* _Try it_
Starting at the line that contains "water bottle: none" in the listing below, write out every line word for word until you have written the line that contains "house plant: none [198,227,259,311]".

* _Source information_

┄┄┄┄┄┄┄┄┄┄┄┄┄┄┄┄┄┄┄┄

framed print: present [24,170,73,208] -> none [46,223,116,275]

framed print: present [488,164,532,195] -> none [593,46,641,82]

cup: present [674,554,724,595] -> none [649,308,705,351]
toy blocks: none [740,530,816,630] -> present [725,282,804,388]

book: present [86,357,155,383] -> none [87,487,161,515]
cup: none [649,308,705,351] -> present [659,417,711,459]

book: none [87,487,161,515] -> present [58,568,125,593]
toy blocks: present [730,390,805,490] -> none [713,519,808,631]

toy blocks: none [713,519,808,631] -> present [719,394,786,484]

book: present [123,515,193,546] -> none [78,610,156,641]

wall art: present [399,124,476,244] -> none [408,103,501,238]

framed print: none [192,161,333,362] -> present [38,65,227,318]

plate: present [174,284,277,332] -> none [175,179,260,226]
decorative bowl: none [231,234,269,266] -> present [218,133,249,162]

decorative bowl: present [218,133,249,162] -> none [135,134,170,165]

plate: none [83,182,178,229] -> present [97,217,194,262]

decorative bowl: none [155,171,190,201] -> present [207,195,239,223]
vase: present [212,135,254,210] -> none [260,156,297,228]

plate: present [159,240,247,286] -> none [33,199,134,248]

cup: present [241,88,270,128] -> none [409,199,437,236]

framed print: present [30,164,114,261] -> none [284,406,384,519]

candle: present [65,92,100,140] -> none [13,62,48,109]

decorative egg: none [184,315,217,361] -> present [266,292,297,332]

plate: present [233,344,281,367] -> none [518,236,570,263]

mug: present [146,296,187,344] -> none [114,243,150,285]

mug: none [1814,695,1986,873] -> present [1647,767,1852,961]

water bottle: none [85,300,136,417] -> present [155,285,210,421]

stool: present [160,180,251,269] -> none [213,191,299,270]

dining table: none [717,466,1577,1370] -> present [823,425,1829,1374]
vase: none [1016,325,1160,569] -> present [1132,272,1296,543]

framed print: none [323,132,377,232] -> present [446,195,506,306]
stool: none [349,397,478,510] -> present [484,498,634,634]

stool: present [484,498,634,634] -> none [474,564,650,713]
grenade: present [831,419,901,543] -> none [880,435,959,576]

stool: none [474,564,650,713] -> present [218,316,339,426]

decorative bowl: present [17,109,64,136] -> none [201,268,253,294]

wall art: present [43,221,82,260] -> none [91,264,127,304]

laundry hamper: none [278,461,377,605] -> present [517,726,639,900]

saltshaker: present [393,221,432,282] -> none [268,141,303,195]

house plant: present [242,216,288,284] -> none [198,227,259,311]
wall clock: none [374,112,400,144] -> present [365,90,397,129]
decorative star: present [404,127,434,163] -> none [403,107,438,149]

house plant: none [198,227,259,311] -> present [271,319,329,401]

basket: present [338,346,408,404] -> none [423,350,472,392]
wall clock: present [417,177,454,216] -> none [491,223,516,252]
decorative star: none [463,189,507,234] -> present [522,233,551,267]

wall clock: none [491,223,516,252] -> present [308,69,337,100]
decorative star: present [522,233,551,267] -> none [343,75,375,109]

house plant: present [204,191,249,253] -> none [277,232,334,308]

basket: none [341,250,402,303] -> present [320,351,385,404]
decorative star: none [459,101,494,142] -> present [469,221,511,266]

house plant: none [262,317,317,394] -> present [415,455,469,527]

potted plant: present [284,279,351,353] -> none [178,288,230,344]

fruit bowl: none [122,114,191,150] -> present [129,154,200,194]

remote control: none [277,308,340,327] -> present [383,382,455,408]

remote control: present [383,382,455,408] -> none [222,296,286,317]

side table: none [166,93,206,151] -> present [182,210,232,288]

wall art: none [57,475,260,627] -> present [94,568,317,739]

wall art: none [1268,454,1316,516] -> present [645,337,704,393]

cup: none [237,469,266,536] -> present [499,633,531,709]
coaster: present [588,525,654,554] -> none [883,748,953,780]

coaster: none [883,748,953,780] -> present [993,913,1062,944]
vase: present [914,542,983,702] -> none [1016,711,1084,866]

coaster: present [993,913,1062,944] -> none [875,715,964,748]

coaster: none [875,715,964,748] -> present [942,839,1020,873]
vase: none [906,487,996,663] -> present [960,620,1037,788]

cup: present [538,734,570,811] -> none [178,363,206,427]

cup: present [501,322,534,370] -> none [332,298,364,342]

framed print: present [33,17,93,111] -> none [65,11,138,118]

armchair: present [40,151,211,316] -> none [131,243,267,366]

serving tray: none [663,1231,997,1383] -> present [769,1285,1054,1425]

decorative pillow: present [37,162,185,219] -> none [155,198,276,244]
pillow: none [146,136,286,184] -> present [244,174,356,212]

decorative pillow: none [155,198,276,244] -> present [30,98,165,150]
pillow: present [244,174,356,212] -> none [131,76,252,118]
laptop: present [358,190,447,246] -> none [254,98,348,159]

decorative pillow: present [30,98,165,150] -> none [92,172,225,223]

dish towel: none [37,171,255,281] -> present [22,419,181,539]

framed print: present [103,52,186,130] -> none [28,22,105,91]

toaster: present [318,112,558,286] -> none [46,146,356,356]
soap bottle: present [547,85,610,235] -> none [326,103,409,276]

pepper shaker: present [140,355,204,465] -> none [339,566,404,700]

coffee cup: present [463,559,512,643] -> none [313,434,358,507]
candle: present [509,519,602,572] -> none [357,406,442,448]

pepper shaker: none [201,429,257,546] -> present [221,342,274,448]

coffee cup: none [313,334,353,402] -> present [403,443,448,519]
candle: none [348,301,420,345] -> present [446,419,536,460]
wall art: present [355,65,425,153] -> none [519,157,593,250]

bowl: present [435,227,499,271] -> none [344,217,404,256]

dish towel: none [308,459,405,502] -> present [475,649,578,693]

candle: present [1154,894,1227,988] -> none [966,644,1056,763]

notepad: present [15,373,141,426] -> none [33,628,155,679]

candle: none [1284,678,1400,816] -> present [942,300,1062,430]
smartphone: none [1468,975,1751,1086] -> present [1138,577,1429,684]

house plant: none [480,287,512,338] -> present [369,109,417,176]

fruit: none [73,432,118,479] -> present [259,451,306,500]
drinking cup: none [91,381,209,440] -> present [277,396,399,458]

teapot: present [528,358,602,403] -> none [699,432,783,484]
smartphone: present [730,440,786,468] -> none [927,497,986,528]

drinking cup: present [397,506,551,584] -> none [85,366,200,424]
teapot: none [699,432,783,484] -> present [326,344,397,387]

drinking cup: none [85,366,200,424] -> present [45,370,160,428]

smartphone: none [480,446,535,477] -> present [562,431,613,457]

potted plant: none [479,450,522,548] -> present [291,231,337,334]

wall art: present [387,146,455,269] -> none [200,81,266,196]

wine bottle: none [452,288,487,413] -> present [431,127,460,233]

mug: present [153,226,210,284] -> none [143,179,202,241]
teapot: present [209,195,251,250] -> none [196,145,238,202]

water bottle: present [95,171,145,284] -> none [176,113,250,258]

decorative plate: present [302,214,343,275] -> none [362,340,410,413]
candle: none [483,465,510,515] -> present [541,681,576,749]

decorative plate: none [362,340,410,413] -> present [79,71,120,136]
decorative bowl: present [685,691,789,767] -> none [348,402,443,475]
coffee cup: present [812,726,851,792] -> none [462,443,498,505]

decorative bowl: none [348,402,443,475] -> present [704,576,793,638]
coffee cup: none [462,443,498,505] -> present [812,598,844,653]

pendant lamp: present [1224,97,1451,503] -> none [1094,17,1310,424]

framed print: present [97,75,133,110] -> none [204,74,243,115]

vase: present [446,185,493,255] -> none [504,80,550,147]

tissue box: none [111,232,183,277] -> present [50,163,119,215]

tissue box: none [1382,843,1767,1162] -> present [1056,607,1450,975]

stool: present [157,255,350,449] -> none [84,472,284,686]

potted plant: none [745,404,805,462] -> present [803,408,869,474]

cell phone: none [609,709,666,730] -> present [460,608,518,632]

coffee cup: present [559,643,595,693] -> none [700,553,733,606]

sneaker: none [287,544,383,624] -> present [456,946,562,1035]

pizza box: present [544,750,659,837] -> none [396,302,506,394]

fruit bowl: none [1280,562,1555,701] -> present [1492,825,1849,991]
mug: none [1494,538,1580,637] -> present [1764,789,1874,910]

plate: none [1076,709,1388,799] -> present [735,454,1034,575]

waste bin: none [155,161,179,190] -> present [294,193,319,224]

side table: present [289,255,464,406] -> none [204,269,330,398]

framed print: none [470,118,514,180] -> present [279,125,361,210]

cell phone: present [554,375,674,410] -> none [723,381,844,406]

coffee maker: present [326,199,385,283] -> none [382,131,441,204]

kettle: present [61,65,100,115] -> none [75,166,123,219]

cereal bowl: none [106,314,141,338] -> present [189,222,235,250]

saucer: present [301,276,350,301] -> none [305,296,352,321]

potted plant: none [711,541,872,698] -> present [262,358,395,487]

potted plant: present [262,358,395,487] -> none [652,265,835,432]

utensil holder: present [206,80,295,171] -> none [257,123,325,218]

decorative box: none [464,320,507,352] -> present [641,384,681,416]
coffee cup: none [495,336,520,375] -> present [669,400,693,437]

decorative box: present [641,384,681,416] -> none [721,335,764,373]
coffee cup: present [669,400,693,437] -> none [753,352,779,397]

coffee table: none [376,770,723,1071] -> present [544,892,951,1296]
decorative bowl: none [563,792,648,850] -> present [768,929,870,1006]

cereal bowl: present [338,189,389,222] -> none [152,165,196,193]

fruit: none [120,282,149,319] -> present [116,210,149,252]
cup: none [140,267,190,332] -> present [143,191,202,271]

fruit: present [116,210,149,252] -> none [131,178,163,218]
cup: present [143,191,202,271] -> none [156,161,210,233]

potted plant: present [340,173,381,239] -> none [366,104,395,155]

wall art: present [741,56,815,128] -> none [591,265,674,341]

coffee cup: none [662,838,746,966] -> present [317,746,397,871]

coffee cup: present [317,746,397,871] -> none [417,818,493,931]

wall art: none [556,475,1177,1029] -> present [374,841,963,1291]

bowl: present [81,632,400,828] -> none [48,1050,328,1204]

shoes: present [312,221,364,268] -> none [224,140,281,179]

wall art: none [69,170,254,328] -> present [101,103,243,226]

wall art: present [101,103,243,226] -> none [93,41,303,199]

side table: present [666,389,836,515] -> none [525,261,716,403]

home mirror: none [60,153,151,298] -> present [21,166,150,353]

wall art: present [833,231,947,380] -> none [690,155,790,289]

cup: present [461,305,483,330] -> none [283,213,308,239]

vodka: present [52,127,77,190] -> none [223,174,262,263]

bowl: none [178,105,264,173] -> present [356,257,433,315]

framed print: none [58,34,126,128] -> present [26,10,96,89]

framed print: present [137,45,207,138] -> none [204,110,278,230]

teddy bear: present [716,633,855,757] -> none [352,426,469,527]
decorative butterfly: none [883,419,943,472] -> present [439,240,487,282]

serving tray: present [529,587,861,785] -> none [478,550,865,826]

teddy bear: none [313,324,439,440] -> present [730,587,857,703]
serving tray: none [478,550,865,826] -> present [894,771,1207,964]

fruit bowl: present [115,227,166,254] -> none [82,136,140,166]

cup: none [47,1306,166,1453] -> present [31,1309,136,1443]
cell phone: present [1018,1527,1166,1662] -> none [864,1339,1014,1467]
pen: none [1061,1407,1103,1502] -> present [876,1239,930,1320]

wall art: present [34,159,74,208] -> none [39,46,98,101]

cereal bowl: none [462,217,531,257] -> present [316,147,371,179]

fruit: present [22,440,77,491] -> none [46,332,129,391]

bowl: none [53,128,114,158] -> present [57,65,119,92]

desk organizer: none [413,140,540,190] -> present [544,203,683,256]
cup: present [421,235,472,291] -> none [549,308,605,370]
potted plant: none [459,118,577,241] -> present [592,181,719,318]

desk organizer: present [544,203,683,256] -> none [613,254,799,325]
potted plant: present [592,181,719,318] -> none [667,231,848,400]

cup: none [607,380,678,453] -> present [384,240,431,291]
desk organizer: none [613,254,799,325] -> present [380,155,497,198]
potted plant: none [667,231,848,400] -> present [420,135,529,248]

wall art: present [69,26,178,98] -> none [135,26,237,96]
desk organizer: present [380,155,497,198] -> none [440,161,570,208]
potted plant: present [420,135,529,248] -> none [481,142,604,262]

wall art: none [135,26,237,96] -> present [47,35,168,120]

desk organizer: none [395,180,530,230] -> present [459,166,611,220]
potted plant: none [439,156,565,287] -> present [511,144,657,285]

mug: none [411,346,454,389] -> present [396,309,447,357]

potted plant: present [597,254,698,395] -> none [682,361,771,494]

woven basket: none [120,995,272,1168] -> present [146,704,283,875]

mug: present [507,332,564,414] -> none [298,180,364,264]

┄┄┄┄┄┄┄┄┄┄┄┄┄┄┄┄┄┄┄┄

* _Finished exercise_
water bottle: none [85,300,136,417] -> present [155,285,210,421]

stool: present [160,180,251,269] -> none [213,191,299,270]

dining table: none [717,466,1577,1370] -> present [823,425,1829,1374]
vase: none [1016,325,1160,569] -> present [1132,272,1296,543]

framed print: none [323,132,377,232] -> present [446,195,506,306]
stool: none [349,397,478,510] -> present [484,498,634,634]

stool: present [484,498,634,634] -> none [474,564,650,713]
grenade: present [831,419,901,543] -> none [880,435,959,576]

stool: none [474,564,650,713] -> present [218,316,339,426]

decorative bowl: present [17,109,64,136] -> none [201,268,253,294]

wall art: present [43,221,82,260] -> none [91,264,127,304]

laundry hamper: none [278,461,377,605] -> present [517,726,639,900]

saltshaker: present [393,221,432,282] -> none [268,141,303,195]

house plant: present [242,216,288,284] -> none [198,227,259,311]
wall clock: none [374,112,400,144] -> present [365,90,397,129]
decorative star: present [404,127,434,163] -> none [403,107,438,149]

house plant: none [198,227,259,311] -> present [271,319,329,401]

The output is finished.